As a provost of a top USA university once remarked to me: ‘no self-respecting university would relinquish such a vital task’. It is the University which seeks the evaluators, not some agency to which it subcontracts this vital aspect of the promotion exercise. Are we the exception? Can this be read as another form of neo-colonialism? No self-respect on our part?
13. Building a socially inclusive and environmentally sensitive society
There is a crying need for a sound and coherent policy and supporting structures in place to effectively confront any kind of abuse and discrimination of a sexual, ethnic/racist, social class and religious nature and on the grounds of ability. The university and its various centres, institutes and campuses must continue to become greener, again reflecting a sound and coherent ecological policy.

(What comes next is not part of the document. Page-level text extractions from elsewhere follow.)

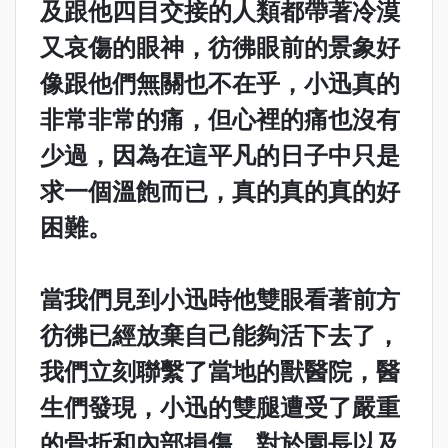
及跟他四目交接的人類都帶著冷漠
又哀傷的眼神，彷彿眼前的景象好
像跟他們無關也不在乎，小迅真的
非常非常的痛，但心裡的痛也沒有
少過，因為在這平凡的日子中只是
求一個溫飽而已，真的真的真的好
困難。
當我們見到小迅時他雙眼看著前方
彷彿已經放棄自己能夠活下去了，
我們立刻聯繫了當地的獸醫院，醫
生們發現，小迅的雙腿遭受了嚴重
的骨折和內部損傷，對於園長以及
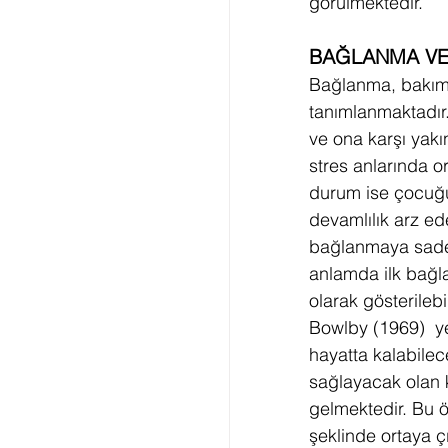
görülmektedir.
BAĞLANMA VE
Bağlanma, bakımı s
tanımlanmaktadır
ve ona karşı yakı
stres anlarında o
durum ise çocuğu
devamlılık arz e
bağlanmaya sadec
anlamda ilk bağl
olarak gösterilebi
Bowlby (1969)  ye
hayatta kalabilec
sağlayacak olan k
gelmektedir. Bu 
şeklinde ortaya ç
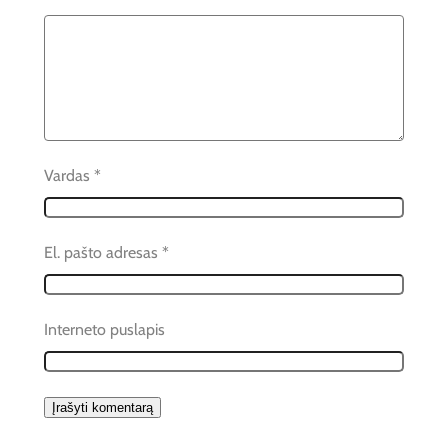
Vardas
*
El. pašto adresas
*
Interneto puslapis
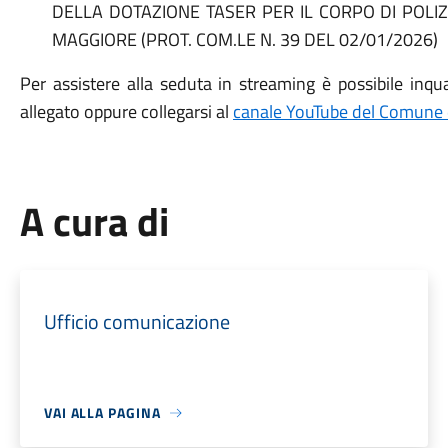
DELLA DOTAZIONE TASER PER IL CORPO DI POLIZ
MAGGIORE (PROT. COM.LE N. 39 DEL 02/01/2026)
Per assistere alla seduta in streaming è possibile inqu
allegato oppure collegarsi al
canale YouTube del Comune
A cura di
Ufficio comunicazione
VAI ALLA PAGINA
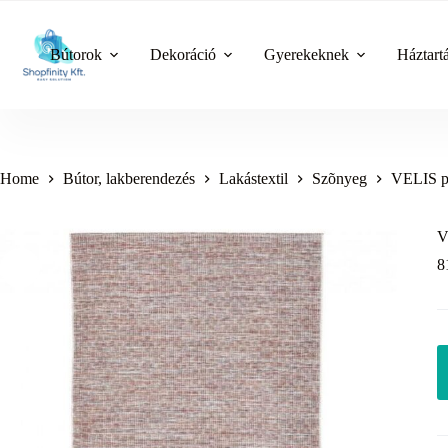
Skip
to
content
Bútorok
Dekoráció
Gyerekeknek
Háztart
Home
Bútor, lakberendezés
Lakástextil
Szõnyeg
VELIS pi
V
8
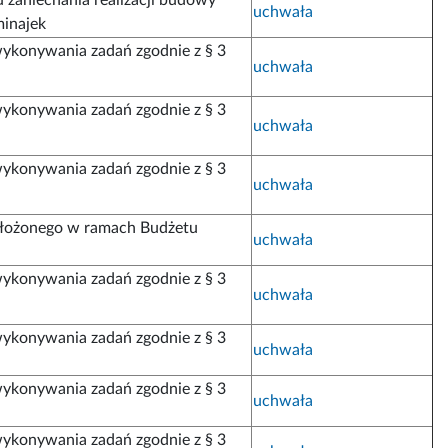
uchwała
minajek
ykonywania zadań zgodnie z § 3
uchwała
ykonywania zadań zgodnie z § 3
uchwała
ykonywania zadań zgodnie z § 3
uchwała
 złożonego w ramach Budżetu
uchwała
ykonywania zadań zgodnie z § 3
uchwała
ykonywania zadań zgodnie z § 3
uchwała
ykonywania zadań zgodnie z § 3
uchwała
ykonywania zadań zgodnie z § 3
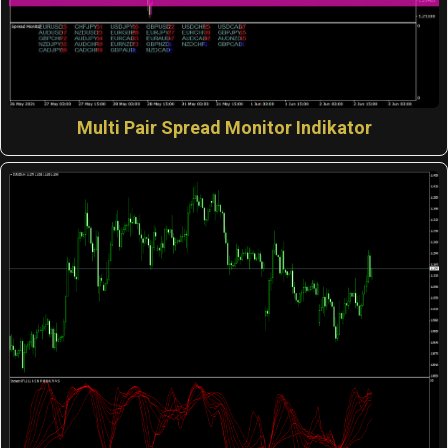
Multi Pair Spread Monitor Indikator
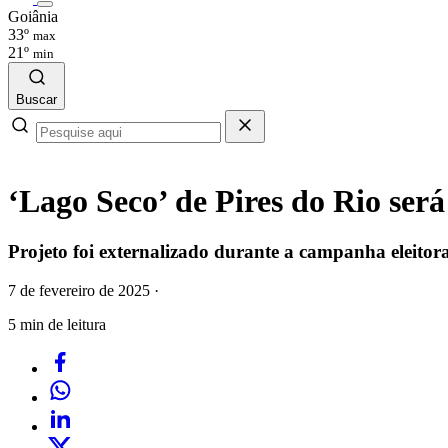
Goiânia
33º
max
21º
min
Buscar
‘Lago Seco’ de Pires do Rio se
Projeto foi externalizado durante a campanha eleitor
7 de fevereiro de 2025
·
5 min de leitura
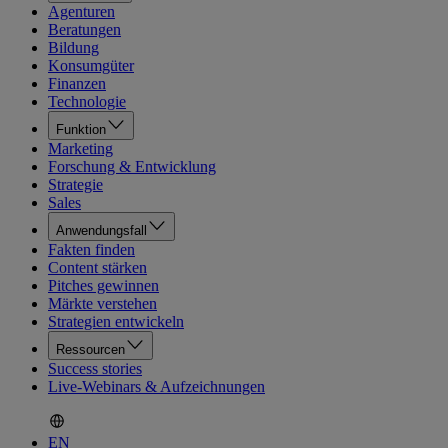
Agenturen
Beratungen
Bildung
Konsumgüter
Finanzen
Technologie
Funktion
Marketing
Forschung & Entwicklung
Strategie
Sales
Anwendungsfall
Fakten finden
Content stärken
Pitches gewinnen
Märkte verstehen
Strategien entwickeln
Ressourcen
Success stories
Live-Webinars & Aufzeichnungen
EN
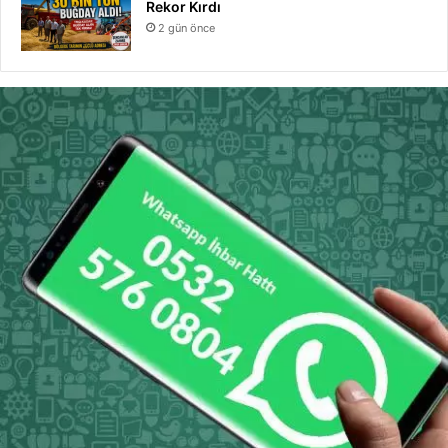
Rekor Kırdı
2 gün önce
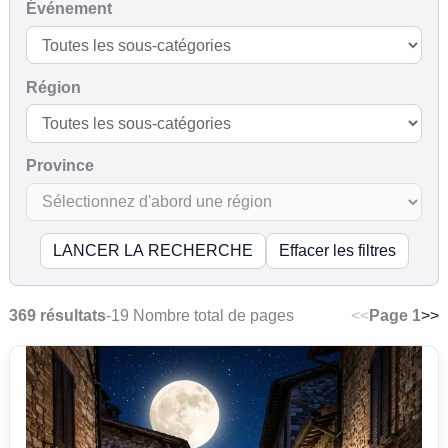
Événement
Région
Province
LANCER LA RECHERCHE
Effacer les filtres
369 résultats
-
19 Nombre total de pages
<<
Page 1
>>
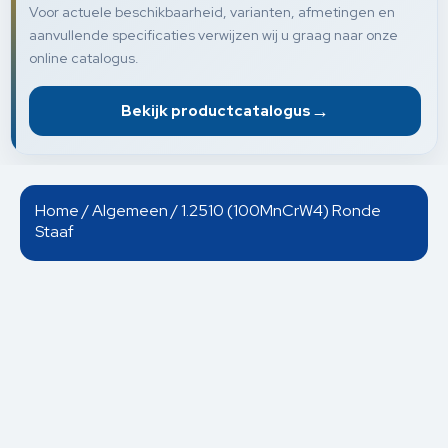
Voor actuele beschikbaarheid, varianten, afmetingen en
aanvullende specificaties verwijzen wij u graag naar onze
online catalogus.
→
Bekijk productcatalogus
Home
/
Algemeen
/ 1.2510 (100MnCrW4) Ronde
Staaf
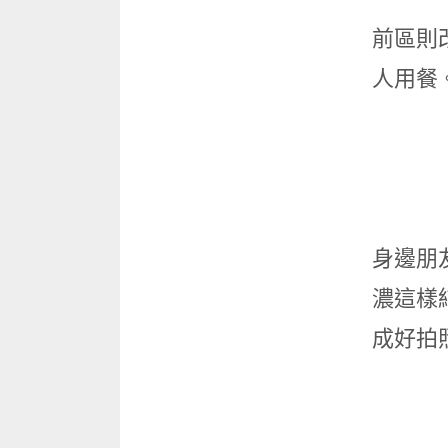
前區則
人用餐
身邊朋
濃這樣
成好拍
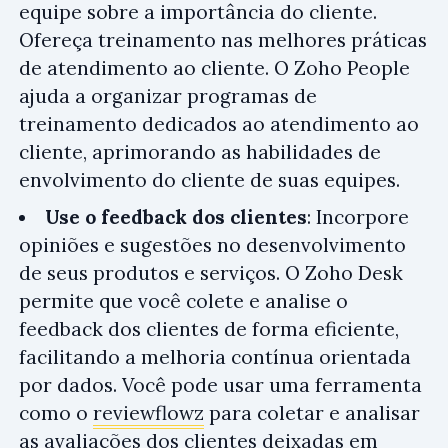
equipe sobre a importância do cliente.
Ofereça treinamento nas melhores práticas
de atendimento ao cliente. O Zoho People
ajuda a organizar programas de
treinamento dedicados ao atendimento ao
cliente, aprimorando as habilidades de
envolvimento do cliente de suas equipes.
Use o feedback dos clientes
: Incorpore
opiniões e sugestões no desenvolvimento
de seus produtos e serviços. O Zoho Desk
permite que você colete e analise o
feedback dos clientes de forma eficiente,
facilitando a melhoria contínua orientada
por dados. Você pode usar uma ferramenta
como o
reviewflowz
para coletar e analisar
as avaliações dos clientes deixadas em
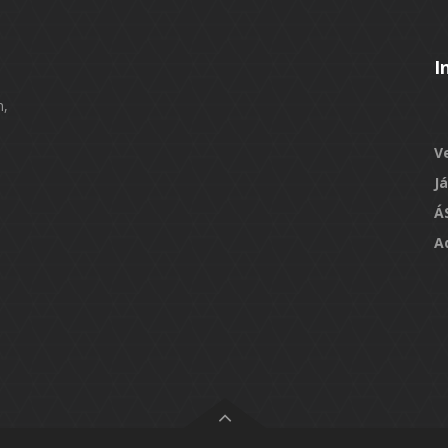
I
n,
V
J
Á
A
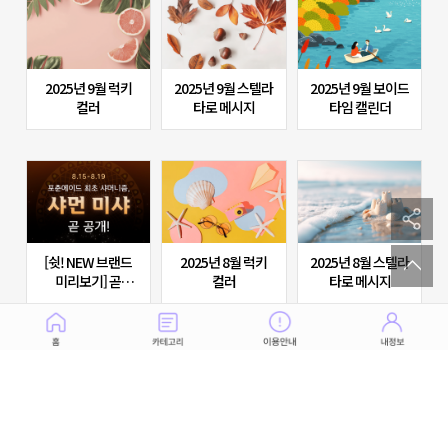
댓글 이벤트
카페라떼까지!)
(+참여시 1,000p)
2025년 9월 럭키
2025년 9월 스텔라
2025년 9월 보이드
컬러
타로 메시지
타임 캘린더
sh
to
[쉿! NEW 브랜드
2025년 8월 럭키
2025년 8월 스텔라
미리보기] 곧
컬러
타로 메시지
만나는 '샤먼 미샤'
수호령의 메시지
(+스타벅스 증정)
2025년 7월 25일
2025년 8월 보이드
2025년 7월 11일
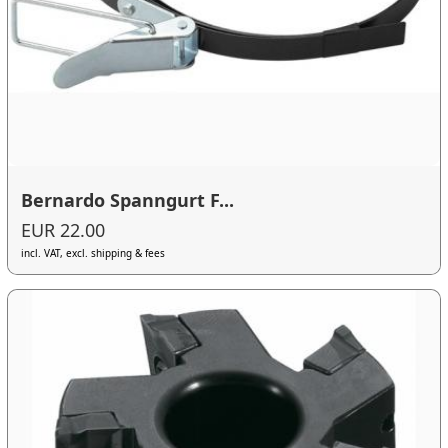
Bernardo Spanngurt F...
EUR 22.00
incl. VAT, excl. shipping & fees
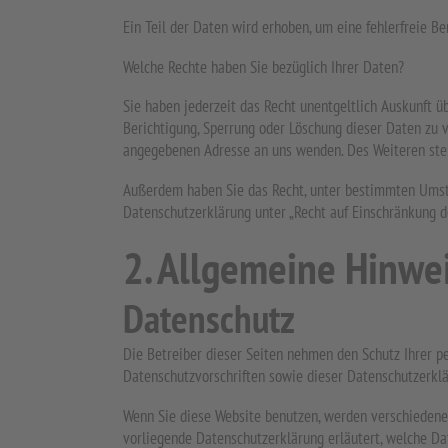
Ein Teil der Daten wird erhoben, um eine fehlerfreie 
Welche Rechte haben Sie bezüglich Ihrer Daten?
Sie haben jederzeit das Recht unentgeltlich Auskunft 
Berichtigung, Sperrung oder Löschung dieser Daten zu
angegebenen Adresse an uns wenden. Des Weiteren steh
Außerdem haben Sie das Recht, unter bestimmten Umstä
Datenschutzerklärung unter „Recht auf Einschränkung de
2. Allgemeine Hinwe
Datenschutz
Die Betreiber dieser Seiten nehmen den Schutz Ihrer p
Datenschutzvorschriften sowie dieser Datenschutzerklä
Wenn Sie diese Website benutzen, werden verschiedene
vorliegende Datenschutzerklärung erläutert, welche Da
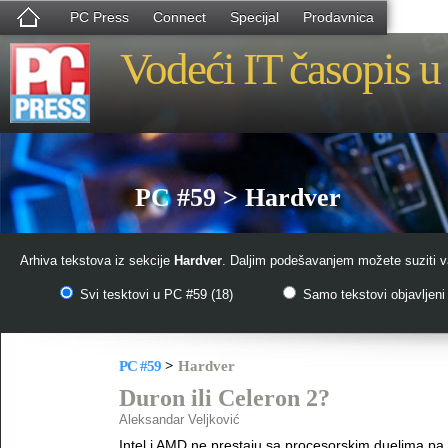
PC Press
Connect
Specijal
Prodavnica
Vodeći IT časopis u 
PC #59 > Hardver
Arhiva tekstova iz sekcije
Hardver
. Daljim podešavanjem možete suziti va
Svi tesktovi u PC #59 (18)
Samo tekstovi objavljeni 
PC #59
>
Hardver
Duron ili Celeron 2?
Aleksandar Veljković
Intel i AMD ne prestaju sa procesorskim duelima pa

14. Setting up a Centre for Migration Studies
While exploring possibilities for cooperation with UNESCO to create a UNESCO Chair in Migration Studies.
15. Setting up a University Museum
This proposed museum can coincide with V18, to help in the dissemination of historical and cultural knowledge through artefacts and various other forms of representation. The Faculty of Education forwarded its collection of sketches by Josef Kalleya to the Valletta campus with this purpose in mind.
Prof. Peter Mayo is head of the Arts, Open Communities, and Adult Education department. His latest book is Hegemony and Education under Neoliberalism (Routledge, 2015) and he is currently co-authoring (with Prof. Carmel Borg) a book on Globalisation, Higher Education and Lifelong Learning under contract with Manchester University Press. He does not have the slightest interest in contesting the post of Rector.